[Plain-text document sources]
+++

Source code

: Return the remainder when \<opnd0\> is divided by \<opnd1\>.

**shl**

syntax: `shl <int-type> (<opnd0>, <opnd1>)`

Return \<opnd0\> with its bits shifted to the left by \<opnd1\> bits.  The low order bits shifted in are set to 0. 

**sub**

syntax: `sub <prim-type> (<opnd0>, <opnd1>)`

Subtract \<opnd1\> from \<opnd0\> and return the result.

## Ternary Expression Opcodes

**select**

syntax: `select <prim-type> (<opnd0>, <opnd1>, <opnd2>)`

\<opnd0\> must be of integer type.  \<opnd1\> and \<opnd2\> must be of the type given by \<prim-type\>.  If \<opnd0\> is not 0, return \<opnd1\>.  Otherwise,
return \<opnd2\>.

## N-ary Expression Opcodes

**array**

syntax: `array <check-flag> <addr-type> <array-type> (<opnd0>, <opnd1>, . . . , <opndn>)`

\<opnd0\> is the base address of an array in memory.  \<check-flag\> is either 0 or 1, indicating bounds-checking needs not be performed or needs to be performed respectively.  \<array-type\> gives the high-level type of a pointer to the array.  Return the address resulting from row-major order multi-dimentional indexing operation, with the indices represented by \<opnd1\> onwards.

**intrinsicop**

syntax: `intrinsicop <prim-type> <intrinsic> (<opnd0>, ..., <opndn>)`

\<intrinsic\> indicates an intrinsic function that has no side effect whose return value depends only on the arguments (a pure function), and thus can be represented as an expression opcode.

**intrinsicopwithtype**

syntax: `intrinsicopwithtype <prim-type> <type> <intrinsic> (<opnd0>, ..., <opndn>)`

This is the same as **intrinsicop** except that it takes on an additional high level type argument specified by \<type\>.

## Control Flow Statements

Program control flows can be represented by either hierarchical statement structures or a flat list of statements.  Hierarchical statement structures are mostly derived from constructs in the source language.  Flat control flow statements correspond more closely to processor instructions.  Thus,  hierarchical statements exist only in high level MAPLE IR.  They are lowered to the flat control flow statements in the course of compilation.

+++

■ What you need to do
None of the records may be omitted; each is to be printed exactly.

■ Response box
Source code

: Return the remainder when \<opnd0\> is divided by \<opnd1\>.

**shl**

syntax: `shl <int-type> (<opnd0>, <opnd1>)`

Return \<opnd0\> with its bits shifted to the left by \<opnd1\> bits.  The low order bits shifted in are set to 0. 

**sub**

syntax: `sub <prim-type> (<opnd0>, <opnd1>)`

Subtract \<opnd1\> from \<opnd0\> and return the result.

## Ternary Expression Opcodes

**select**

syntax: `select <prim-type> (<opnd0>, <opnd1>, <opnd2>)`

\<opnd0\> must be of integer type.  \<opnd1\> and \<opnd2\> must be of the type given by \<prim-type\>.  If \<opnd0\> is not 0, return \<opnd1\>.  Otherwise,
return \<opnd2\>.

## N-ary Expression Opcodes

**array**

syntax: `array <check-flag> <addr-type> <array-type> (<opnd0>, <opnd1>, . . . , <opndn>)`

\<opnd0\> is the base address of an array in memory.  \<check-flag\> is either 0 or 1, indicating bounds-checking needs not be performed or needs to be performed respectively.  \<array-type\> gives the high-level type of a pointer to the array.  Return the address resulting from row-major order multi-dimentional indexing operation, with the indices represented by \<opnd1\> onwards.

**intrinsicop**

syntax: `intrinsicop <prim-type> <intrinsic> (<opnd0>, ..., <opndn>)`

\<intrinsic\> indicates an intrinsic function that has no side effect whose return value depends only on the arguments (a pure function), and thus can be represented as an expression opcode.

**intrinsicopwithtype**

syntax: `intrinsicopwithtype <prim-type> <type> <intrinsic> (<opnd0>, ..., <opndn>)`

This is the same as **intrinsicop** except that it takes on an additional high level type argument specified by \<type\>.

## Control Flow Statements

Program control flows can be represented by either hierarchical statement structures or a flat list of statements.  Hierarchical statement structures are mostly derived from constructs in the source language.  Flat control flow statements correspond more closely to processor instructions.  Thus,  hierarchical statements exist only in high level MAPLE IR.  They are lowered to the flat control flow statements in the course of compilation.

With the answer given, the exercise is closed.